The algorithm relies on Euclidean space and Gaussian random projections; it is unclear if it generalizes directly to cosine distance, inner product search, non-Euclidean embeddings, or learned indices.
Furthest neighbor is a specific extremum problem. Although the authors provide a transferable robustification recipe, more complex search problems like nearest neighbor, top-k, or diverse subset selection still require re-proving candidate identity stability.
The attack proof targets Indyk-style oblivious AFN, showing classical algorithms are not robust; however, practical ANN/FN systems often use multi-layer heuristics, and systematic evaluation of adaptive attacks remains an open direction.

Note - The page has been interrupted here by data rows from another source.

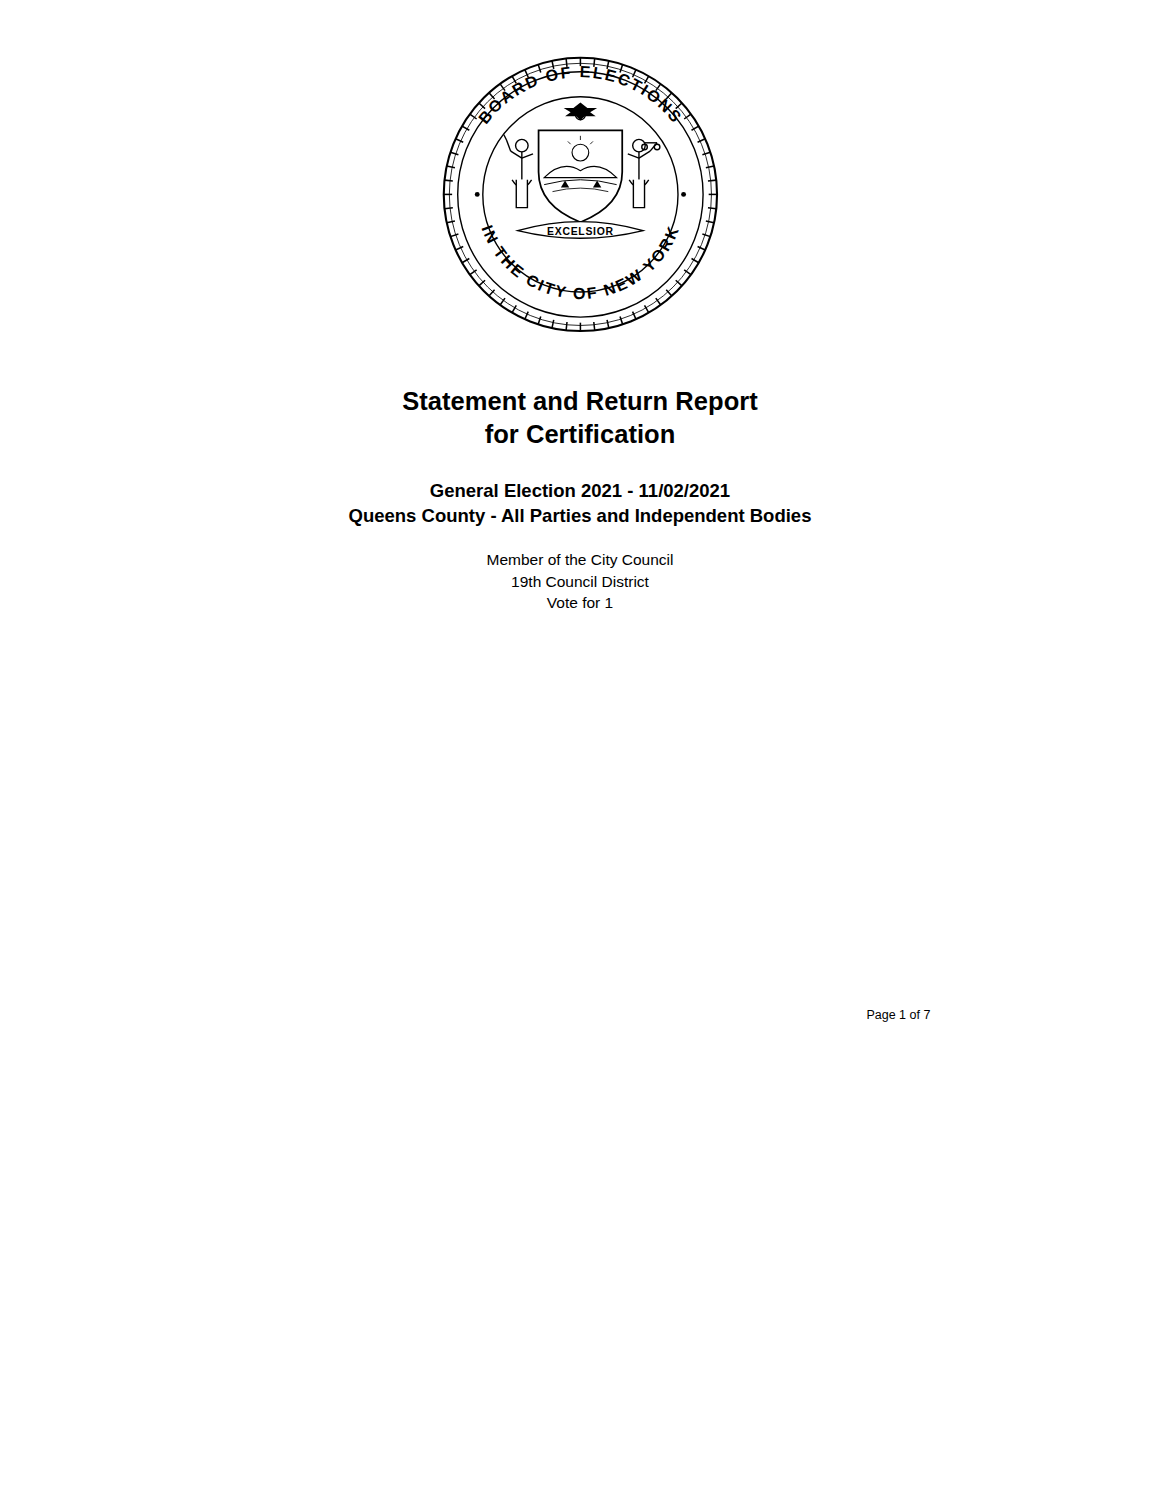BOARD OF ELECTIONS IN THE CITY OF NEW YORK EXCELSIOR
Statement and Return Report
for Certification
General Election 2021 - 11/02/2021
Queens County - All Parties and Independent Bodies
Member of the City Council
19th Council District
Vote for 1
Page 1 of 7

vs Indyk 2003: Indyk uses random projections for oblivious approximate furthest neighbor with excellent query complexity; this paper retains the candidate generation idea but adds smoothness, covering, and multiple copies to resist adaptive queries.
vs Cherapanamjeri & Nelson 2020: They provide adaptive distance estimation, which can robustly estimate distances but leads to near-linear scans for furthest neighbor; this paper applies ADE to a smaller candidate set to achieve sublinear search.
vs adaptive nearest neighbor work: Nearest neighbor has several results in the adaptive setting but often requires large space or only guarantees non-adaptive query time; this paper shows furthest neighbor can achieve strong robust guarantees via scale-free covering.
vs differential privacy-inspired robustification: DP-style methods typically maintain stability for a finite number of queries and require periodic reconstruction; this paper proves simultaneous validity for all queries, making it independent of query count and resistant to white-box leakage.

Rating¶

Novelty: ⭐⭐⭐⭐ Provides sublinear AFN in the adaptive query model and includes attacks on oblivious algorithms; the theoretical approach is clear.
Experimental Thoroughness: ⭐⭐⭐ Theoretical proofs are complete, but lack systematic implementation or empirical evaluation; practical constants for application scenarios remain unknown.
Writing Quality: ⭐⭐⭐⭐ The technical path from base structures to robustification and attack is coherent, though proof details are dense and may be challenging for non-theory readers.
Value: ⭐⭐⭐⭐ Highly valuable for understanding the robustness of high-dimensional geometric data structures and interactive ML systems, particularly in highlighting the importance of query adaptivity.